Demystifying Node.js

Node.js: it’s quick to write, easy to understand and performs very well in applications which are I/O bound for performance. The high level of abstraction offered by Node.js also has a disadvantage. Without looking at the C source code, which is something I cannot imagine many Node.js developers will do, the inner workings can appear to be almost magic. Node.js handles all the nitty-gritty low-level stuff for you: ensuring that the proper callbacks are executed at the proper time with proper values for the variables. This is great and all, but if the server application has to perform actual computation the performance suffers due to the interpreted and dynamic nature of JavaScript. The usual choice is to write the high-performance part a different language which can be compiled to an object file (C/C++) and then add the compiled program as an addon, a process which is documented here.

Why?

As a little side weekend-long side project, I decided to rewrite the underlying code of a small subset of Node.js in C++ without the use of any external libraries. One might wonder: why? Node.js already works perfectly well, but as previously mentioned the high abstraction level distracts from the underlying and supporting mechanisms and one of the goals is to display a simplified version of the inner workings of Node.js.

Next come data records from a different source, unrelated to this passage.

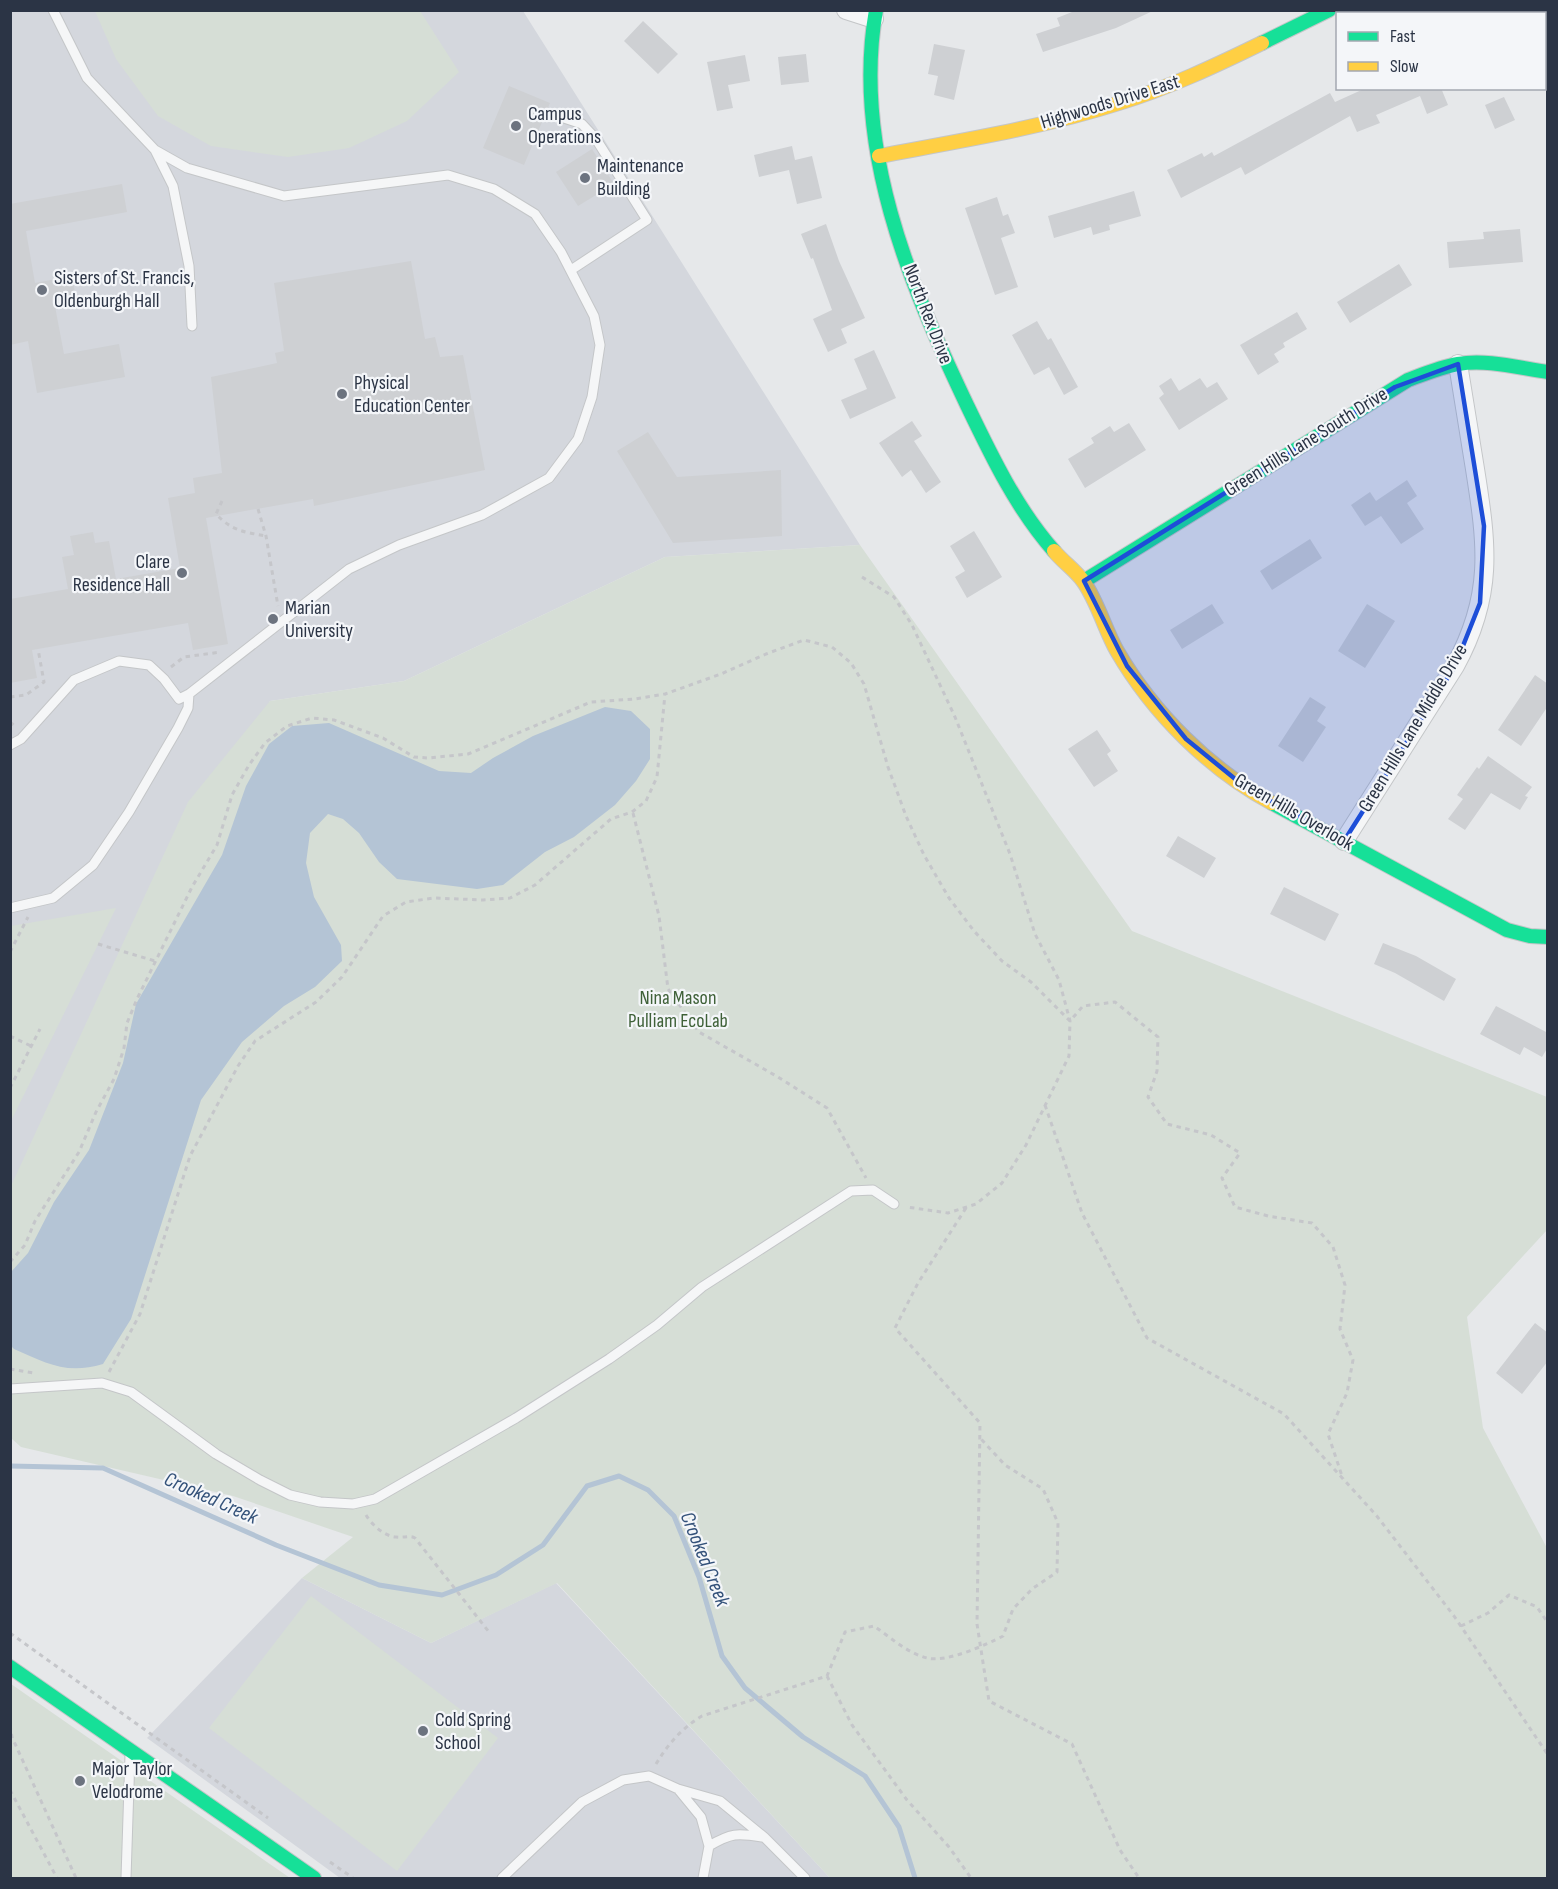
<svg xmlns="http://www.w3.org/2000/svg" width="1558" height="1889" viewBox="0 0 1558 1889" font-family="'Sofia Sans Condensed',sans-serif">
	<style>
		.built { fill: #d4d7dd }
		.green { fill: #d6ded6 }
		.water { fill: #b4c4d5 }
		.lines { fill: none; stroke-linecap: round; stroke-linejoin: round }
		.stream { stroke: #b4c4d5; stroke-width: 5 }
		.building { fill: #ced0d3 }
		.lane-casing { stroke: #c4c6c8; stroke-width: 11 }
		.street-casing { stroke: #c4c6c8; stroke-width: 20 }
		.fast-casing { stroke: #c4c6c8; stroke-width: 16 }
		.slow-casing { stroke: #c4c6c8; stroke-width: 16 }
		.path { stroke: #c5c6ca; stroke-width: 3; stroke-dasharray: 4.5 4.5; stroke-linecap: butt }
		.lane { stroke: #f5f6f7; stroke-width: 9 }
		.street { stroke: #f5f6f7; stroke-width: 18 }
		.fast { stroke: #16e098; stroke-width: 14 }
		.slow { stroke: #ffcf43; stroke-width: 14 }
		.marked { fill: #1d4ed8; fill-opacity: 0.2; stroke: #1d4ed8; stroke-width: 4.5; stroke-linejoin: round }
		.poi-dot { fill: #6c737f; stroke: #f4f6f9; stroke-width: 2 }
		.labels { text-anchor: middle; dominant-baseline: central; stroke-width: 4.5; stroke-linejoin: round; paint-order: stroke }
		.street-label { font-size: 20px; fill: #2b3445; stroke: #f4f6f9 }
		.poi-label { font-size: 20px; fill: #2b3445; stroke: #f4f6f9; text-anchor: start }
		.park-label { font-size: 20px; fill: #3f6138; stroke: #f4f6f9 }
		.water-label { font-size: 21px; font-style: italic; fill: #34527a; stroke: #f4f6f9 }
	</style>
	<rect width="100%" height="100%" fill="#e6e8ea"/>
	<path class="built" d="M 11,11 L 523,11 L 860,545 L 665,557 L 404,681 L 270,701 L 11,1187 Z
		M 302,1578 L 431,1643 L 556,1583 L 830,1878 L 340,1878 L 147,1738 Z"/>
	<path class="green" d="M 95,11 L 420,11 L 459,72 L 407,121 L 349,148 L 288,157 L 211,146 L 158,116 L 116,59 Z
		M 860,545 L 1132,931 L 1547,1097 L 1547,1230 L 1467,1317 L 1483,1428 L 1547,1548 L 1547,1878 L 830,1878 L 557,1583 L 431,1643 L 302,1578 L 353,1537 L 233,1496 L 21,1447 L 11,1438 L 11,1186 L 188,802 L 270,701 L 404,681 L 665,557 Z
		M 116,908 L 11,1121 L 11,926 Z
		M 311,1596 L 498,1738 L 397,1871 L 209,1728 Z
		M 11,1684 L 290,1878 L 11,1878 Z"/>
	<path class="water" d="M 605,707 L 631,711 L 650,729 L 650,759 L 636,781 L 615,805 L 574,837 L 545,852 L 503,885 L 477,889 L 397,879 L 379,862 L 359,833 L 343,819 L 328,814 L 310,833 L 306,863 L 314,897 L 341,945 L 342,961 L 315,987 L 284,1006 L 242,1042 L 201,1100 L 131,1319 L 103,1364 C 66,1375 46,1363 14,1349 L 10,1345 L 11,1272 L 28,1253 L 54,1202 L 89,1150 L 123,1063 L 136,1004 L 222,855 L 246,786 L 269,744 L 292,726 L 329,723 L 439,771 L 471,773 L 493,758 L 533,736 Z"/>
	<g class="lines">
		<path class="stream" d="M 10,1466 L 103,1468 L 276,1545 L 379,1585 L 442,1595 L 496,1575 L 543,1545 L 587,1486 L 619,1476 L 648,1490 L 674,1516 L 699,1577 L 722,1656 L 745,1688 L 803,1737 L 865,1776 L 899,1827 L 915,1878"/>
	</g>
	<path class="building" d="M 1077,10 L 1155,10 L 1116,28 L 1043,52 L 1036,34 L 1060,26 L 1057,18 Z
		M 643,21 L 678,54 L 658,74 L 624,41 Z
		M 934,44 L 965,50 L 954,100 L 934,95 L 938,76 L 928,74 Z
		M 806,54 L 809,82 L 781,85 L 778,57 Z
		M 745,55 L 750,81 L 728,85 L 733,108 L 717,111 L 707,62 Z
		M 509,86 L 550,103 L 524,165 L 483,148 Z
		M 1366,88 L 1441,88 L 1448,105 L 1427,114 L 1420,96 L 1376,115 L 1380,123 L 1357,132 L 1350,116 L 1245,175 L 1241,167 L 1181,198 L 1167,170 L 1202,153 L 1204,157 L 1212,152 L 1214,156 L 1330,93 L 1335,102 Z
		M 1504,97 L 1515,120 L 1495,129 L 1485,105 Z
		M 792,146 L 795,160 L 812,156 L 822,198 L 797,204 L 789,170 L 759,177 L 754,155 Z
		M 592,149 L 614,184 L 578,206 L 556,172 Z
		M 122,184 L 127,212 L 26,231 L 35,283 L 72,276 L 76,298 L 54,301 L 64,354 L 119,344 L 125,377 L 37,393 L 28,341 L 10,345 L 10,204 Z
		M 1134,191 L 1141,216 L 1109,225 L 1110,230 L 1093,235 L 1091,227 L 1054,238 L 1048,216 Z
		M 997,197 L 1003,216 L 1008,214 L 1015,233 L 1001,238 L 1018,287 L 995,295 L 965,208 Z
		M 826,224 L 839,261 L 865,318 L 841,329 L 847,343 L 828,352 L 813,319 L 832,310 L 813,258 L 811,259 L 801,234 Z
		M 1520,229 L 1523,262 L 1449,268 L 1447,242 L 1484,239 L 1483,232 Z
		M 411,261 L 425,339 L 435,337 L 440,357 L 463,355 L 485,470 L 314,506 L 313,499 L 206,518 L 228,644 L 193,650 L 188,623 L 32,650 L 37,678 L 10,683 L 10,599 L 68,589 L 62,557 L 74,555 L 70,536 L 93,532 L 95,543 L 109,541 L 116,579 L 180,568 L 168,498 L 195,493 L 193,478 L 222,473 L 211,377 L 277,363 L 275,353 L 284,351 L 274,283 Z
		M 1399,264 L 1412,285 L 1350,323 L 1337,302 Z
		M 1297,312 L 1307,329 L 1283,343 L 1285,347 L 1274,354 L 1279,362 L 1258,375 L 1240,345 Z
		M 1037,321 L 1048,340 L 1051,338 L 1078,387 L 1064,395 L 1049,367 L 1034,375 L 1012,335 Z
		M 874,350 L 896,398 L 850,419 L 841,400 L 867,389 L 854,359 Z
		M 1171,378 L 1179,391 L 1200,378 L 1207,388 L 1217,382 L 1228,399 L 1179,430 L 1159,398 L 1164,394 L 1159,386 Z
		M 912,421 L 922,436 L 914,441 L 941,482 L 926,493 L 911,470 L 902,477 L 879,443 Z
		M 1129,423 L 1146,450 L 1085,488 L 1068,459 L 1094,443 L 1091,438 L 1110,426 L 1114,432 Z
		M 648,432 L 677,477 L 781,470 L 782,536 L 673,543 L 617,451 Z
		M 1407,480 L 1417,496 L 1407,503 L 1424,529 L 1401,544 L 1381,516 L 1365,526 L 1351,505 L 1370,492 L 1376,501 Z
		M 974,531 L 1002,577 L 967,598 L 955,577 L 965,571 L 950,546 Z
		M 1310,539 L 1322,558 L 1272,590 L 1260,571 Z
		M 1212,604 L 1224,623 L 1182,649 L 1170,630 Z
		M 1367,604 L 1395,621 L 1365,668 L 1338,651 Z
		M 1535,675 L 1548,684 L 1548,706 L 1521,746 L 1498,730 Z
		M 1310,697 L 1326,707 L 1317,721 L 1326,727 L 1303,762 L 1278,746 Z
		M 1097,730 L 1111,751 L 1107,754 L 1118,771 L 1094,787 L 1068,749 Z
		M 1488,756 L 1532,787 L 1525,796 L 1528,797 L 1520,810 L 1491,793 L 1465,830 L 1448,819 L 1463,799 L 1457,795 L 1477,767 L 1479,769 Z
		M 1178,836 L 1216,858 L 1204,878 L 1166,856 Z
		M 1284,887 L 1339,914 L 1325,941 L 1270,914 Z
		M 1383,943 L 1416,956 L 1456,979 L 1444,1001 L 1395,973 L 1374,964 Z
		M 1496,1006 L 1548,1033 L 1548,1047 L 1542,1057 L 1524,1047 L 1520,1055 L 1480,1034 Z
		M 1535,1323 L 1548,1333 L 1548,1361 L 1522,1394 L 1496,1373 Z"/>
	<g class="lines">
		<g class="lane-casing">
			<path id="lane" d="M 53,10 L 87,78 L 155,150 L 173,186 L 189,266 L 192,326
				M 558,116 L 582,124 L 596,139 L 647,220 L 571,270
				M 10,745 L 21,739 L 74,680 L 119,661 L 149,665 L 164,679 L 179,699 L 189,694 L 349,569 L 399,545 L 482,515 L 549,478 L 578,439 L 592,397 L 600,345 L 594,316 L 561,252 L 535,214 L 494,189 L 448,175 L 284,196 L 187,168 L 155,150
				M 10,908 L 53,898 L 93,865 L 129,812 L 178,728 L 188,708 L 189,694
				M 10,1389 L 102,1383 L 131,1392 L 216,1454 L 260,1480 L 290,1495 L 320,1502 L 353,1504 L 375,1499 L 516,1418 L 609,1359 L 657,1325 L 702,1287 L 851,1191 L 873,1190 L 894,1204
				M 678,1789 L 720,1801 L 764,1837 L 805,1878
				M 709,1846 C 731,1833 737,1833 762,1837
				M 126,1878 L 130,1755
				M 502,1878 L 582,1802 L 623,1780 L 649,1776 L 678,1789 L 701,1817 L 709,1846 L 703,1878"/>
		</g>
		<g class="street-casing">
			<path id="street" d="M 846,10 L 874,19
				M 1344,841 L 1455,666 C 1494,595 1487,545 1475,469 C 1469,434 1464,399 1458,364"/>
		</g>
		<g class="fast-casing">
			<path id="fast" d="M 876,10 C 852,146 909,283 966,403 C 991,455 1016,508 1054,551
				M 1262,43 L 1329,10
				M 1084,581 L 1408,380 C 1424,374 1441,367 1458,364 C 1487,359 1519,368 1548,372
				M 1272,803 L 1507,930 L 1530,936 L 1548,937
				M 10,1667 L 314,1878"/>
		</g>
		<g class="slow-casing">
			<path id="slow" d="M 879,156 C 959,141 1041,128 1119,103 C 1168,88 1215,66 1262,43
				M 1054,551 C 1063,562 1075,570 1083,581 C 1097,600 1105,630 1117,651 C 1153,713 1209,769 1272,803"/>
		</g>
		<path class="path" d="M 222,501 L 216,514 C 232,531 244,532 266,536
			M 258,509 L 266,536 L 278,606
			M 862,577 L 894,597 L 912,625 L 955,717 L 1010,854 L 1035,934 L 1059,980 L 1070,1021 L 1069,1056 L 1026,1145 L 1002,1183 L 976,1204 L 948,1213 L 907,1207
			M 171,667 L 184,657 L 221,652
			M 10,697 L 26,695 L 44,682 L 38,649
			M 10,722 L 16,727
			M 633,813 L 659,916 L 668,989 L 699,1032 L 778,1077 L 827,1108 L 866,1178
			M 98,944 L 155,961
			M 10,952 L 28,917
			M 10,1036 L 31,1046
			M 10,1088 L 40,1029
			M 1045,1105 L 1082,1213 L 1147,1338 L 1284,1414 L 1376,1515 L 1454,1616 L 1548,1755
			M 966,1208 L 918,1283 L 895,1328 L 980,1423 L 977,1624 L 989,1701 L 1072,1744 L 1120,1850 L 1139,1878
			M 10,1262 L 25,1245 L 35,1221 L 79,1152 L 96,1112 L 114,1079 L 124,1048 L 127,1023 L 137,999 L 192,887 L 217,845 L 232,795 L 249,765 L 265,743 L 287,726 L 312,718 L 334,720 L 383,738 L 414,757 L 428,758 L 468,754 L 591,702 L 635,699 L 665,694 L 721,674 L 766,654 L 804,640 L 832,647 L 851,663 L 864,684 L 888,767 L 906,816 L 924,855 L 949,898 L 974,931 L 1002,961 L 1031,982 L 1070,1021 L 1083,1006 L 1115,1002 L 1158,1037 L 1157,1071 L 1148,1097 L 1167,1124 L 1211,1135 L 1240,1153 L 1222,1178 L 1235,1207 L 1268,1216 L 1312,1223 L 1333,1247 L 1345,1285 L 1340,1329 L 1353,1360 L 1347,1393 L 1328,1434 L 1343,1479
			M 10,1369 L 34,1373
			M 109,1372 L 140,1314 L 190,1156 L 238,1066 L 255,1041 L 316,1002 L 342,977 L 383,916 L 406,902 L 434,898 L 483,900 L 510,898 L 535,885 L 611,819 L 632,812 L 646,801 L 657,777 L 665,694
			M 366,1515 C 372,1525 384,1536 396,1537 C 404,1538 409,1535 415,1538 L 489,1632
			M 1461,1626 L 1488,1613 L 1509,1595 L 1537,1607 L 1548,1623
			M 10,1633 L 268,1818
			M 827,1676 L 852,1725 L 907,1800 L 949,1847 L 971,1878
			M 10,1725 L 12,1737 L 76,1878
			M 656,1764 C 668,1744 682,1728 702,1716 L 827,1676 L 845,1632 L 874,1626 C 890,1637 907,1653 927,1658 C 946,1663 986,1645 1003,1636 L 1013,1609 L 1032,1589 L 1057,1572 L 1058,1523 L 1043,1489 L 1005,1465 L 981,1439
			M 10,1790 L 57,1878
			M 330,1862 L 353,1878"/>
		<use href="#lane" class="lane"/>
		<use href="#street" class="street"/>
		<use href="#fast" class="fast"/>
		<use href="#slow" class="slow"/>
	</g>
	<path class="marked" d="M 1458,364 L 1484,526 L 1480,603 L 1455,666 L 1344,841 L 1245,787 L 1186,739 L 1127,666 L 1084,581 L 1395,387 Z"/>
	<g class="poi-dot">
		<circle cx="516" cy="126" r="6"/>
		<circle cx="585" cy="178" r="6"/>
		<circle cx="42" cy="290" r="6"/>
		<circle cx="342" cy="394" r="6"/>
		<circle cx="182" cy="573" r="6"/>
		<circle cx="273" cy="619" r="6"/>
		<circle cx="423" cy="1731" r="6"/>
		<circle cx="80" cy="1781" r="6"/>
	</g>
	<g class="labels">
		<g class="street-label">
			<text transform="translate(1110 102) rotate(-17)">Highwoods Drive East</text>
			<text transform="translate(928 314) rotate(69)">North Rex Drive</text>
			<text transform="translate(1306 442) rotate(-32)">Green Hills Lane South Drive</text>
			<text transform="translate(1413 728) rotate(-59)">Green Hills Lane Middle Drive</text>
			<text transform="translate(1294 812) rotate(30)">Green Hills Overlook</text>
		</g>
		<g class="poi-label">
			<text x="528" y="114">Campus<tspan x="528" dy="23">Operations</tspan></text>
			<text x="597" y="166">Maintenance<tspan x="597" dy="23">Building</tspan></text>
			<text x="54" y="278">Sisters of St. Francis,<tspan x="54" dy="23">Oldenburgh Hall</tspan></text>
			<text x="354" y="383">Physical<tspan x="354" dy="23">Education Center</tspan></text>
			<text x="170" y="562" text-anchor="end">Clare<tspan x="170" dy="23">Residence Hall</tspan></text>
			<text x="285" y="608">Marian<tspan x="285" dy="23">University</tspan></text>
			<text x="435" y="1720">Cold Spring<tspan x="435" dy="23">School</tspan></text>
			<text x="92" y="1769">Major Taylor<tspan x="92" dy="23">Velodrome</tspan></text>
		</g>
		<g class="park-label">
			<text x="678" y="998">Nina Mason<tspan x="678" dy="23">Pulliam EcoLab</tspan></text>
		</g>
		<g class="water-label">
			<text transform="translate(211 1498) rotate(24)">Crooked Creek</text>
			<text transform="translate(705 1559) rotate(68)">Crooked Creek</text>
		</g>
	</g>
	<rect width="1558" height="1889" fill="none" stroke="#2b3445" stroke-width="24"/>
	<rect x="1336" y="12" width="210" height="78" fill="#f4f6f9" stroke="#a4a8b1" stroke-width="1.5"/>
	<rect x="1348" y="32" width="30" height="9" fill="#16e098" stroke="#a4a8b1" stroke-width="1.5"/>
	<text x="1390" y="42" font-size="18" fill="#2b3445">Fast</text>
	<rect x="1348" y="62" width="30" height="9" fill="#ffcf43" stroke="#a4a8b1" stroke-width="1.5"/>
	<text x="1390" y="72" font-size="18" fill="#2b3445">Slow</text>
</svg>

Furthermore, by writing the top-level code in C++ over JavaScript it becomes trivial to perform high-speed computation directly in the server application. Lastly, it’s similar to the early days of Facebooks’ HipHop PHP compiler, which took their entire PHP codebase and generated a single binary server application. This, optimized, single-binary approach obviously has advantages in performance, ease of dependency management and deployment. Lastly, C++ is known for being very complex which comes with the huge amount of control you have and it includes rules which might be hard to grasp. JavaScript is quite the opposite. However, C++ does not have to be hugely complex which is why I’m trying to mimic the easy-to-understand nature of JavaScript in vanilla C++ (that is, without any #defines to hide some syntax).

Restrictions

My own restriction to avoid external libraries and keep the codebase simple has some consequences. It would have been easy to use Boost.ASIO or libuv (which is used internally by Node.js). However, not relying on libraries entails writing a custom asynchronous engine which can be very complicated and hard to understand. Therefore, I decided to use a very much simplified engine, which does not support arbitrary nesting of callback functions. This has some consequences for the designs, but the arising problem: keeping track of state can be solved by using an external structure containing some additional data for each socket connection. Furthermore, low-level concepts such as UNIX socket handling and threading in C++ will also appear in this design.

JavaScript or C++?

TCPServer server ([&](Socket &socket) {

  console.log("Client connected");
  console.log("address: " + socket.remoteAddress());
  console.log("port:    " + socket.remotePort());

  socket.on("data", [&, socket](Data data) mutable {
    //Handle the received data
  });
  socket.on("end", [&, socket](){
    //Handle the client disconnect
  });
});
server.listen(1338);

var server = net.createServer(function(socket){

  console.log("Client connected");
  console.log("address: " + socket.remoteAddress);
  console.log("port:    " + socket.remotePort);

  socket.on("data", function(data){
    //Handle client message
  });
  socket.on("end", function(){
    //Handle client abort
  });
});
server.listen(1338)

Spot the differences!

At first glance the snippet above appears to be JavaScript. It’s easy to write and easy to understand. Almost everything is specified in terms of callback functions. It features the familiar Node.js pattern of `socket.on(“event”, callback). However, it is not JavaScript. It’s C++. The most notable difference between JavaScript and C++ in this snippet is the syntax for functions, which are first-order citizens in JavaScript whereas C++ has to rely on its implementation of lambda functions. The syntax is quite a lot more verbose in C++, but in turn it offers a lot more control!